Lea had felt perfectly sane in the days leading up to the incident--no, the murder. But now, as she stood in the parlor, inhaling the olfactory remnants of the presence of the woman who had given her life and whose life she had ultimately taken, she couldn't help but wonder: is that what it feels like to have a psychotic break? Can someone who the rest of the world may view as insane consider themselves to be perfectly normal people? Could I be insane, too, even in this very moment, and not know it? 

Too many emotions. 

Svetlana's hand on her shoulder nearly made her jump a foot in the air. Lea's shoes clacked loudly on the wooden floor as she turned around, staring wild-eyed into her housekeeper's startled face. 

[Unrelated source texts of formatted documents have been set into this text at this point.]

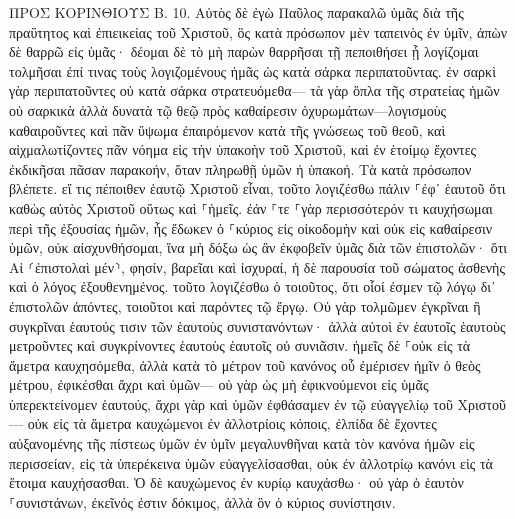 \documentclass[twoside, 9pt]{extreport}
\begin{document}
ΠΡΟΣ ΚΟΡΙΝΘΙΟΥΣ Β.
10.
Αὐτὸς δὲ ἐγὼ Παῦλος παρακαλῶ ὑμᾶς διὰ τῆς πραΰτητος καὶ ἐπιεικείας τοῦ Χριστοῦ, ὃς κατὰ πρόσωπον μὲν ταπεινὸς ἐν ὑμῖν, ἀπὼν δὲ θαρρῶ εἰς ὑμᾶς· 
δέομαι δὲ τὸ μὴ παρὼν θαρρῆσαι τῇ πεποιθήσει ᾗ λογίζομαι τολμῆσαι ἐπί τινας τοὺς λογιζομένους ἡμᾶς ὡς κατὰ σάρκα περιπατοῦντας. 
ἐν σαρκὶ γὰρ περιπατοῦντες οὐ κατὰ σάρκα στρατευόμεθα— 
τὰ γὰρ ὅπλα τῆς στρατείας ἡμῶν οὐ σαρκικὰ ἀλλὰ δυνατὰ τῷ θεῷ πρὸς καθαίρεσιν ὀχυρωμάτων—λογισμοὺς καθαιροῦντες 
καὶ πᾶν ὕψωμα ἐπαιρόμενον κατὰ τῆς γνώσεως τοῦ θεοῦ, καὶ αἰχμαλωτίζοντες πᾶν νόημα εἰς τὴν ὑπακοὴν τοῦ Χριστοῦ, 
καὶ ἐν ἑτοίμῳ ἔχοντες ἐκδικῆσαι πᾶσαν παρακοήν, ὅταν πληρωθῇ ὑμῶν ἡ ὑπακοή. 
Τὰ κατὰ πρόσωπον βλέπετε. εἴ τις πέποιθεν ἑαυτῷ Χριστοῦ εἶναι, τοῦτο λογιζέσθω πάλιν ⸀ἐφ᾽ ἑαυτοῦ ὅτι καθὼς αὐτὸς Χριστοῦ οὕτως καὶ ⸀ἡμεῖς. 
ἐάν ⸀τε ⸀γὰρ περισσότερόν τι καυχήσωμαι περὶ τῆς ἐξουσίας ἡμῶν, ἧς ἔδωκεν ὁ ⸀κύριος εἰς οἰκοδομὴν καὶ οὐκ εἰς καθαίρεσιν ὑμῶν, οὐκ αἰσχυνθήσομαι, 
ἵνα μὴ δόξω ὡς ἂν ἐκφοβεῖν ὑμᾶς διὰ τῶν ἐπιστολῶν· 
ὅτι Αἱ ⸂ἐπιστολαὶ μέν⸃, φησίν, βαρεῖαι καὶ ἰσχυραί, ἡ δὲ παρουσία τοῦ σώματος ἀσθενὴς καὶ ὁ λόγος ἐξουθενημένος. 
τοῦτο λογιζέσθω ὁ τοιοῦτος, ὅτι οἷοί ἐσμεν τῷ λόγῳ δι᾽ ἐπιστολῶν ἀπόντες, τοιοῦτοι καὶ παρόντες τῷ ἔργῳ. 
Οὐ γὰρ τολμῶμεν ἐγκρῖναι ἢ συγκρῖναι ἑαυτούς τισιν τῶν ἑαυτοὺς συνιστανόντων· ἀλλὰ αὐτοὶ ἐν ἑαυτοῖς ἑαυτοὺς μετροῦντες καὶ συγκρίνοντες ἑαυτοὺς ἑαυτοῖς οὐ συνιᾶσιν. 
ἡμεῖς δὲ ⸀οὐκ εἰς τὰ ἄμετρα καυχησόμεθα, ἀλλὰ κατὰ τὸ μέτρον τοῦ κανόνος οὗ ἐμέρισεν ἡμῖν ὁ θεὸς μέτρου, ἐφικέσθαι ἄχρι καὶ ὑμῶν— 
οὐ γὰρ ὡς μὴ ἐφικνούμενοι εἰς ὑμᾶς ὑπερεκτείνομεν ἑαυτούς, ἄχρι γὰρ καὶ ὑμῶν ἐφθάσαμεν ἐν τῷ εὐαγγελίῳ τοῦ Χριστοῦ— 
οὐκ εἰς τὰ ἄμετρα καυχώμενοι ἐν ἀλλοτρίοις κόποις, ἐλπίδα δὲ ἔχοντες αὐξανομένης τῆς πίστεως ὑμῶν ἐν ὑμῖν μεγαλυνθῆναι κατὰ τὸν κανόνα ἡμῶν εἰς περισσείαν, 
εἰς τὰ ὑπερέκεινα ὑμῶν εὐαγγελίσασθαι, οὐκ ἐν ἀλλοτρίῳ κανόνι εἰς τὰ ἕτοιμα καυχήσασθαι. 
Ὁ δὲ καυχώμενος ἐν κυρίῳ καυχάσθω· 
οὐ γὰρ ὁ ἑαυτὸν ⸀συνιστάνων, ἐκεῖνός ἐστιν δόκιμος, ἀλλὰ ὃν ὁ κύριος συνίστησιν. 
\end{document}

"Jesus Christ, don't do that again." She had to clear her throat a few times to rid her voice of the raspy edge it had somehow developed. Her hand, groping blindly behind her back, found the railing of the stairs, and she clutched at the wooden banister like a lifeline. "I'm going to bed."

"Alright. No problem." There was a hint of caution in Svetlana's voice that made Lea's blood boil. It sounded like she was talking to a caged animal, not a person. 

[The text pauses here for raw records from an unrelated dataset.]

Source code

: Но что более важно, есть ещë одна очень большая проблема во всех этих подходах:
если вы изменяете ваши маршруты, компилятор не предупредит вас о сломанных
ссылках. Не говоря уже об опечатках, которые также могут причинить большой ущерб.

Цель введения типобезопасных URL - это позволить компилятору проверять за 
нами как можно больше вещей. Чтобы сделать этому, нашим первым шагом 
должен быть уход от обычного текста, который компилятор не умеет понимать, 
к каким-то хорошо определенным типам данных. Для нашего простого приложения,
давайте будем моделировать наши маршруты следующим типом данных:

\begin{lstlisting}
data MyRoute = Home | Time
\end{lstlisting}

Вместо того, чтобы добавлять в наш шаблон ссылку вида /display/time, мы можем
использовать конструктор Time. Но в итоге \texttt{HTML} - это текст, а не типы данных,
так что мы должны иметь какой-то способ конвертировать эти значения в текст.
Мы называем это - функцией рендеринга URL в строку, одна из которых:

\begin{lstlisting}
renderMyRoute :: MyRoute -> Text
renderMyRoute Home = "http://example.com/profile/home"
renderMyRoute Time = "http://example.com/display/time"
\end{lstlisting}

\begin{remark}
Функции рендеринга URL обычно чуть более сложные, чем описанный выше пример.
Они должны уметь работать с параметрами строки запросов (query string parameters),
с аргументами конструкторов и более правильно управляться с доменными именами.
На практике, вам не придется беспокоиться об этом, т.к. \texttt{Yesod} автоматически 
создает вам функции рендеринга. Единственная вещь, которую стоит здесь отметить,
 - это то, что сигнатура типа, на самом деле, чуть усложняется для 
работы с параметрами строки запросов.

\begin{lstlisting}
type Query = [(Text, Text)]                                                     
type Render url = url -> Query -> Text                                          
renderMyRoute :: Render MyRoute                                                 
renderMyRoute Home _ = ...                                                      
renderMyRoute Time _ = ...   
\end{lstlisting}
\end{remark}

I'm not insane!! she wanted to shout after Svetlana as she watched her make her slowly climb the stairs to her attic bedroom. I'm not insane!!

But the longer she contemplated that, the more convinced she became that perhaps she actually was losing screws. 

*****

Why Lea thought it was such a good idea to pay her mother's room a visit in the middle of the night was beyond her. She hadn't been inside the room since the incident--she had been far too busy trying to straighten out her own emotional well-being for any sort of nostalgia-inducing activities such as going to her mother's room. 

As she made her way down the hallway on tiptoe, she wondered why it seemed like a good idea all of a sudden. Was this herself unconsciously tormenting herself, by going to the site of where it happened and forcing herself to look upon what her own hands had wrought?